Enclosure, Carrigthomas, Co. Cork
Co. Cork |
Enclosures
In a pasture on the north-facing slope at Carrigthomas, something in the landscape quietly refuses to behave like ordinary farmland.
A roughly circular earthwork, measuring about 34 metres east to west and 30 metres north to south, sits enclosed by a scarp that still rises to around 1.4 metres in places. Its interior has been deliberately raised on the northeast side to level out the natural fall of the hillslope, a detail that speaks to considerable effort and intention. A gap just under three metres wide opens to the southeast, the kind of formal entrance arrangement that distinguishes a constructed enclosure from a natural feature. To its north and northeast, a semicircular extension defined partly by a natural rock outcrop and some stone facing adds a further, slightly irregular annex to the whole.

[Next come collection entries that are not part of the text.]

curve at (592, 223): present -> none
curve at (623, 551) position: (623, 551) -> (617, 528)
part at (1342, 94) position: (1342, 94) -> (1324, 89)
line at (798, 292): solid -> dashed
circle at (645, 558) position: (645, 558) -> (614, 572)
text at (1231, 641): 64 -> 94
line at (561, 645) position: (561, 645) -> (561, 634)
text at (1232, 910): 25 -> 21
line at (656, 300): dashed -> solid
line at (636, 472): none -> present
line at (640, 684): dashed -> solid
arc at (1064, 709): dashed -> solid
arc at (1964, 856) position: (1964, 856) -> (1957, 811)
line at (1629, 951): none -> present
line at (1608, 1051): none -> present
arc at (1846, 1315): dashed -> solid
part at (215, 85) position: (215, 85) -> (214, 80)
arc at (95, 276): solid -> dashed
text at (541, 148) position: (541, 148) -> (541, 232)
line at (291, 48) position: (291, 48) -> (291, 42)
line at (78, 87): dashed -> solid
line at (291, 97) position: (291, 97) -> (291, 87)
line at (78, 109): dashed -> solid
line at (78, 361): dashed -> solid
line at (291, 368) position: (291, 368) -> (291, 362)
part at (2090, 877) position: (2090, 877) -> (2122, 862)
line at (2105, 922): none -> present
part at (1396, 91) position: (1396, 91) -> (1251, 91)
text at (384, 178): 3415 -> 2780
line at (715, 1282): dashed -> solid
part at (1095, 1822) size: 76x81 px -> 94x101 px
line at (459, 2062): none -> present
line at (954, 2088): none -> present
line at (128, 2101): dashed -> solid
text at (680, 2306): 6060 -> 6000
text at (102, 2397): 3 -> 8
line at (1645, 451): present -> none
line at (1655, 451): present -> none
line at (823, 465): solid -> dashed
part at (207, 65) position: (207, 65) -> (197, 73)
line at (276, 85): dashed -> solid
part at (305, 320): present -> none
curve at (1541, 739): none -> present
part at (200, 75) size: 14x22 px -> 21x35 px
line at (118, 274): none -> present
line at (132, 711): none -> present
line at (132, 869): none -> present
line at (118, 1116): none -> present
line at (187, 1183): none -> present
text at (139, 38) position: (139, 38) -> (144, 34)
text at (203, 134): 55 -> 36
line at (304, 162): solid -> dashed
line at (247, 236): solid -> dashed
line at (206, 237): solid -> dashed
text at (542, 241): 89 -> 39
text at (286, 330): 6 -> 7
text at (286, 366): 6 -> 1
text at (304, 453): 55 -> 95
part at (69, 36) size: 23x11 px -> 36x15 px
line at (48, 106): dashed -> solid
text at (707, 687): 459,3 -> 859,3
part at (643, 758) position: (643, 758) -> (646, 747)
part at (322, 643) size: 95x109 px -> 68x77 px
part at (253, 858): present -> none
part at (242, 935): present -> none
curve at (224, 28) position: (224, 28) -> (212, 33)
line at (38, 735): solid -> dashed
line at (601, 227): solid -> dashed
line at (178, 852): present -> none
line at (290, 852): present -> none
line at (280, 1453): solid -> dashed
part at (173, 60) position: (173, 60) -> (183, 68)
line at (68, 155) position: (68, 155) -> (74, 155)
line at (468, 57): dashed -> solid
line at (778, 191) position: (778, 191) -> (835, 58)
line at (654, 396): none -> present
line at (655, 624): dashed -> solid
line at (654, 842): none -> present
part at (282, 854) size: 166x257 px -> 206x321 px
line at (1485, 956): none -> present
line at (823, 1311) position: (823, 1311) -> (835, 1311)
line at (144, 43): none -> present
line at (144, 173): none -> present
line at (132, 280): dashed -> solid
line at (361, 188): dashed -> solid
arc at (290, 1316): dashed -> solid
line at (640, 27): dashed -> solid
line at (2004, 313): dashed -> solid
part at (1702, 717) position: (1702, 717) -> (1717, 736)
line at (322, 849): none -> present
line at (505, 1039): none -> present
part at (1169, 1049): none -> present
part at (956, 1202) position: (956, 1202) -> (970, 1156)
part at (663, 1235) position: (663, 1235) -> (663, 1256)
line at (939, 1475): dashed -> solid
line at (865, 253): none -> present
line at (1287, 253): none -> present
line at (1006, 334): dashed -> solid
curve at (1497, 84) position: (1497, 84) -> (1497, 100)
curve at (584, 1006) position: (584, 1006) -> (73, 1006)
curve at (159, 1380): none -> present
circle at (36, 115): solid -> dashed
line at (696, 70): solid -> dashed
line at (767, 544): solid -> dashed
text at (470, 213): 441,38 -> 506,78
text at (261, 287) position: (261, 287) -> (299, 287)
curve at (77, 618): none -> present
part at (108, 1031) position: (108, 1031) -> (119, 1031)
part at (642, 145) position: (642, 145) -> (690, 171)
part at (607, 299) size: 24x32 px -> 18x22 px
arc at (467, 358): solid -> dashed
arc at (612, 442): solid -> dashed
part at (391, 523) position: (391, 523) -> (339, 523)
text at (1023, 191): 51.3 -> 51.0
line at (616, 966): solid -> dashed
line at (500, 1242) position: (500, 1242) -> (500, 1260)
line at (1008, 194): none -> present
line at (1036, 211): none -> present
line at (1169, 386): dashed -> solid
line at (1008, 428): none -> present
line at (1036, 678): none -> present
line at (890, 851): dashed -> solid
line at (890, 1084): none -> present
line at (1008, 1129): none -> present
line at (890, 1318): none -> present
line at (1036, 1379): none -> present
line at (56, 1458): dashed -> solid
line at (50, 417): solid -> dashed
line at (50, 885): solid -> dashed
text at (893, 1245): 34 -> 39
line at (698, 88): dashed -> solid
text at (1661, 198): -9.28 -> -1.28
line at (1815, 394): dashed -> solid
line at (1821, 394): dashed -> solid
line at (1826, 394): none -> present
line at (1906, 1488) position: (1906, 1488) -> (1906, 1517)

Locally, the site has long been known as a lios or lisheen, terms used in Irish for a ringfort, the type of enclosed farmstead that was the dominant settlement form in early medieval Ireland, roughly between the fifth and twelfth centuries. Ringforts, which could be defined by earthen banks, stone walls, or scarped ground depending on local materials and terrain, were typically the homesteads of farming families, sometimes with enclosures for livestock. The local name was noted by Hartnett as far back as 1939, suggesting the community's memory of the place as something ancient and set apart had persisted long before any formal archaeological attention. Later stone field boundaries have been built across and on top of the earlier earthwork, a common fate for such sites, as successive generations of farmers incorporated prehistoric and early medieval remains into their working landscape without necessarily erasing them entirely.